Cinéma

Protective Custody : la comédie de Benicio del Toro cache surtout le pari d’Apple sur Mike Judge

Liv Altman

L’annonce se présente comme une histoire de star de cinéma : Benicio del Toro, l’une des menaces les plus fascinantes de sa génération, s’essaye pour la première fois à la comédie en tant que tête d’affiche d’une série. Ce cadrage est vrai, et c’est aussi ce qu’il y a de moins intéressant dans Protective Custody. La personne à surveiller n’est pas du tout devant la caméra.
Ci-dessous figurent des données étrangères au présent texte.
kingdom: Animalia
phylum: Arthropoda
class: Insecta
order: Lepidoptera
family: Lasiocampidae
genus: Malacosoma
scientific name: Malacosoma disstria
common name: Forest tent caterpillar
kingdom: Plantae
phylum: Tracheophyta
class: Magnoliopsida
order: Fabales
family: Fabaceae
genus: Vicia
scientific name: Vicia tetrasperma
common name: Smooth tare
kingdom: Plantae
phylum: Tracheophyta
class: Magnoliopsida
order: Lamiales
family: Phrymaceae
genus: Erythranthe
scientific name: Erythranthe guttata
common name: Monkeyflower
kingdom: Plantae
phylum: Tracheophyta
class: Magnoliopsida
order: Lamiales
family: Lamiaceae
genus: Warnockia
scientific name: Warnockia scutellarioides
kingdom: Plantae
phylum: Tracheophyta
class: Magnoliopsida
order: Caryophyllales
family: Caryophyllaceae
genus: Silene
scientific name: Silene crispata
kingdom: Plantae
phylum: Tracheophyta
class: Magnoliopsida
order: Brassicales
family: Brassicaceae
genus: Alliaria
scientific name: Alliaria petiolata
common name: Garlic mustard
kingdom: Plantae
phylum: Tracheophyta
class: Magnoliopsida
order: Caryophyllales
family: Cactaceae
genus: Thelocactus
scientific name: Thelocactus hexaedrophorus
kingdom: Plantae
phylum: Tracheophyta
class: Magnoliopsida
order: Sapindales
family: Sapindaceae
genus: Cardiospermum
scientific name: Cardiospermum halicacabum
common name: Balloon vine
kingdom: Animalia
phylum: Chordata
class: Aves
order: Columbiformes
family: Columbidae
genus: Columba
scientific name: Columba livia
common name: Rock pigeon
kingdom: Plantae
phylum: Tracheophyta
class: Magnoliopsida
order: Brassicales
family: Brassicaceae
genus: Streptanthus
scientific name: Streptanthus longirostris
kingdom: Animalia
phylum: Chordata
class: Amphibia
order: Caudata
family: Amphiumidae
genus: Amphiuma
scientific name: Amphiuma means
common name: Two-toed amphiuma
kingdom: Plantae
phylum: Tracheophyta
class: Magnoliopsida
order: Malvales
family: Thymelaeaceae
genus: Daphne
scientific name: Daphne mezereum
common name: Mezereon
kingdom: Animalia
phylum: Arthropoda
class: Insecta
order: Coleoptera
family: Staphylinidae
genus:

C’est celui qui, discrètement, a été le plus fin anatomiste des institutions américaines que nous ayons, et qui n’a pas eu entre les mains un canevas de cette taille depuis très longtemps.

Mike Judge construit des mondes à partir de systèmes qui aplatissent les gens piégés à l’intérieur. La ferme de cubicules, l’incubateur tech, la petite banlieue texane, la république effondrée dirigée par des entreprises — sa comédie a toujours porté sur la machinerie, pas sur l’individu, et sur la façon dont la machinerie gagne. Donnez cette sensibilité à une prison, l’institution totale par excellence, et donnez-lui un protagoniste qui est un financier déchu accusé de fraude massive, et l’adéquation est presque trop parfaite. C’est un protagoniste de Judge jusqu’à la moelle : un homme qui a manipulé un système pendant des années et qui doit maintenant survivre dans un système plus dur sans aucun de ses anciens leviers.

Voilà pourquoi le ton de l’annonce de casting sous-estime l’événement. Mike Judge n’a pas réalisé de long métrage pour le cinéma depuis Extract. La télévision a été son refuge depuis lors, mais même là, le travail en prises de vues réelles a été rare ; ses récents triomphes sont dans l’animation. Une série comique prestigieuse, portée par une star de cinéma, pour une plateforme aux moyens illimités, est le plus riche terrain de jeu en prises de vues réelles qu’on lui ait offert depuis plus de quinze ans. L’histoire ici n’est pas qu’un grand acteur se lance dans la comédie. C’est que l’un des grands satiristes du médium est enfin doté du type de production que sa voix a toujours mérité.

Il y a aussi une belle inversion, tacite, cachée dans cette réunion. Del Toro et Stiller ont déjà partagé une prison par le passé — dans Escape at Dannemora, la sombre série true-crime en série limitée dans laquelle Stiller, derrière la caméra pour les sept épisodes, a dirigé del Toro vers l’une de ses interprétations les plus inquiétantes, dans le rôle d’un meurtrier condamné. Cette série a valu à Stiller un prix de la mise en scène et traitait l’incarcération comme une tragédie. Aujourd’hui, les deux hommes repassent les mêmes portes et inversent la polarité : Stiller passe devant la caméra, Judge s’installe dans le fauteuil de réalisateur, et le registre passe de l’effroi à la farce. C’est le même décor, filmé dans la tonalité opposée — le genre de rime que la télévision a rarement l’occasion de créer avec les mêmes visages.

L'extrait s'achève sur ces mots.